P155 Comparison of video capsule endoscopy and faecal calprotectin as diagnostic tools in patients with abdominal symptoms suggestive of small bowel Crohn's Disease
K.V. Patel*, S. Zaman, S. Fong, S.H. Anderson
Guy's and St Thomas' NHS Foundation Trust, Gastroenterology, London, United Kingdom
Faecal calprotectin (FC) is a widely agreed non-invasive marker of gastrointestinal (GI) inflammation. There is a dearth of evidence comparing FC levels to findings of video capsule endoscopy (VCE). Particularly, there is a scarcity of data investigating the suitability of FC as a screening tool to select individuals requiring VCE in the investigation of patients with abdominal symptoms suggestive of small bowel Crohn's Disease (CD). We studied the correlation between FC levels and VCE findings and analysed their combined utility in detecting small bowel CD.
We retrospectively compared VCE findings and FC levels in adult patients referred with GI symptoms (abdominal pain, diarrhoea, weight loss, anaemia and bloating). Where multiple FC were measured, the value closest to the date of VCE was used. History of non-steroidal anti-inflammatory drugs, aspirin, clopidogrel and prednisolone use in the six weeks prior to VCE were identified. Findings of relevant investigations (GI endoscopy, MRI, CT, coeliac serology, histology, haemoglobin, C-reactive protein and platelet count) were also reviewed. FC and VCE findings were analysed against final diagnosis.
62 patients were studied (21 males, mean age 41). One study was excluded due to capsule retention in the stomach. The median time between FC and VCE was 92 days. 29 had a normal FC (< 60mg/g, mean 18mg/g) of whom 5 had abnormal VCE findings (17.2%). 32 had a raised FC ( >60mg/g, mean 263mg/g) of whom 7 had abnormal VCE findings (21.9%).

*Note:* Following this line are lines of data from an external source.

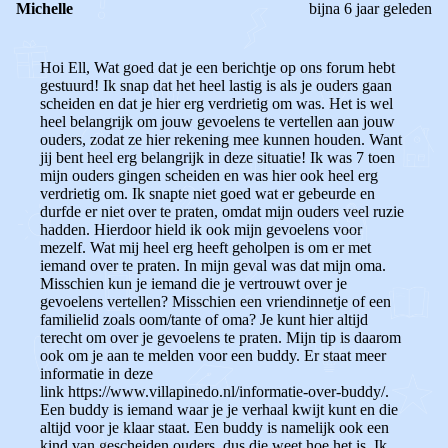
Michelle
bijna 6 jaar geleden
Hoi Ell, Wat goed dat je een berichtje op ons forum hebt
gestuurd! Ik snap dat het heel lastig is als je ouders gaan
scheiden en dat je hier erg verdrietig om was. Het is wel
heel belangrijk om jouw gevoelens te vertellen aan jouw
ouders, zodat ze hier rekening mee kunnen houden. Want
jij bent heel erg belangrijk in deze situatie! Ik was 7 toen
mijn ouders gingen scheiden en was hier ook heel erg
verdrietig om. Ik snapte niet goed wat er gebeurde en
durfde er niet over te praten, omdat mijn ouders veel ruzie
hadden. Hierdoor hield ik ook mijn gevoelens voor
mezelf. Wat mij heel erg heeft geholpen is om er met
iemand over te praten. In mijn geval was dat mijn oma.
Misschien kun je iemand die je vertrouwt over je
gevoelens vertellen? Misschien een vriendinnetje of een
familielid zoals oom/tante of oma? Je kunt hier altijd
terecht om over je gevoelens te praten. Mijn tip is daarom
ook om je aan te melden voor een buddy. Er staat meer
informatie in deze
link https://www.villapinedo.nl/informatie-over-buddy/.
Een buddy is iemand waar je je verhaal kwijt kunt en die
altijd voor je klaar staat. Een buddy is namelijk ook een
kind van gescheiden ouders, dus die weet hoe het is. Ik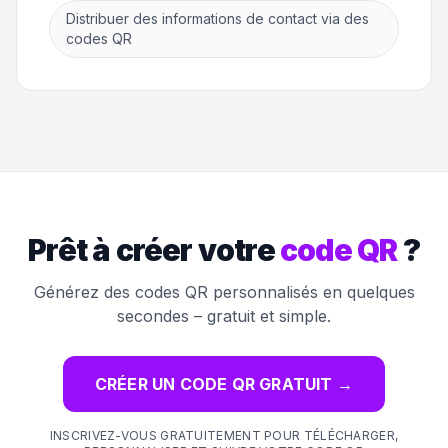
Distribuer des informations de contact via des
codes QR
Prêt à créer votre
code QR
?
Générez des codes QR personnalisés en quelques
secondes – gratuit et simple.
CRÉER UN CODE QR GRATUIT
→
INSCRIVEZ-VOUS GRATUITEMENT POUR TÉLÉCHARGER,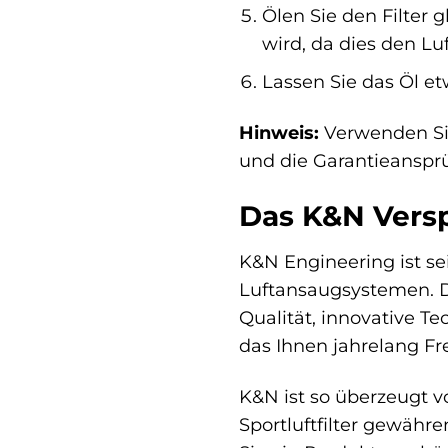
Ölen Sie den Filter g
wird, da dies den Lu
Lassen Sie das Öl et
Hinweis:
Verwenden Sie
und die Garantieansprü
Das K&N Verspr
K&N Engineering ist se
Luftansaugsystemen. D
Qualität, innovative Te
das Ihnen jahrelang Fr
K&N ist so überzeugt vo
Sportluftfilter gewähre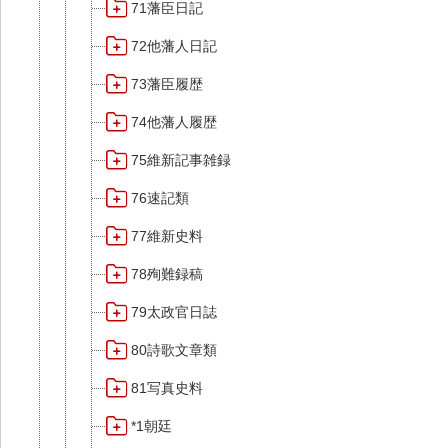
71藩臣日記
72他藩人日記
73藩臣履歴
74他藩人履歴
75維新記事雑録
76速記類
77維新史料
78殉難録稿
79太政官日誌
80詩歌文章類
81写真史料
*1朝廷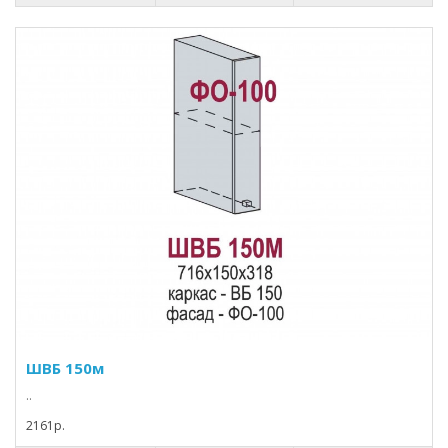
ШВБ 150м
..
2161p.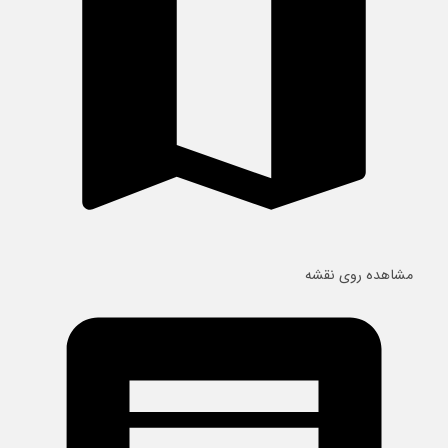
مشاهده روی نقشه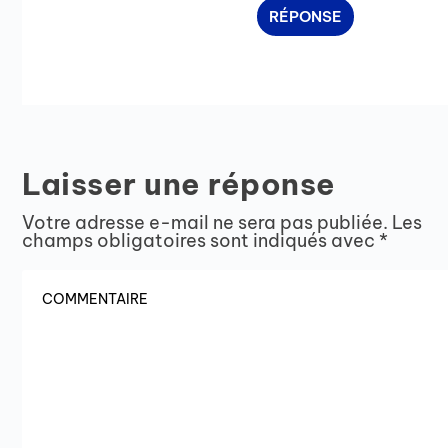
RÉPONSE
Laisser une réponse
Votre adresse e-mail ne sera pas publiée.
Les
champs obligatoires sont indiqués avec
*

Two-tailed Fisher's exact test revealed that the difference between the two groups was not statistically significant (p=0.75).
In the normal FC/abnormal VCE group 3 out of 5 patients were diagnosed with CD (one had CD confirmed on colonoscopy). One case had mild patchy terminal ileal (TI) erythema. Another had non-specific TI aphthous ulcers. In the raised FC/abnormal VCE group 3 out of 7 patients were diagnosed with CD (all 3 had active CD on colonoscopy). Two cases had jejunal apthous ulcers, and there was one case each of mild patchy TI erythema and TI apthous ulcers. Two-tailed Fisher's exact test revealed that the difference between these two groups was also not statistically significant (p=1).
The utility of FC to diagnose small bowel CD remains debatable, with previous studies showing differing outcomes. In our cohort, FC levels did not reliably correlate with VCE findings. The correlation of FC level with the diagnosis of small bowel CD by VCE was also not statistically significant. Based on our findings, the decision to proceed to VCE should be based on clinical symptoms, and not on abnormal FC levels.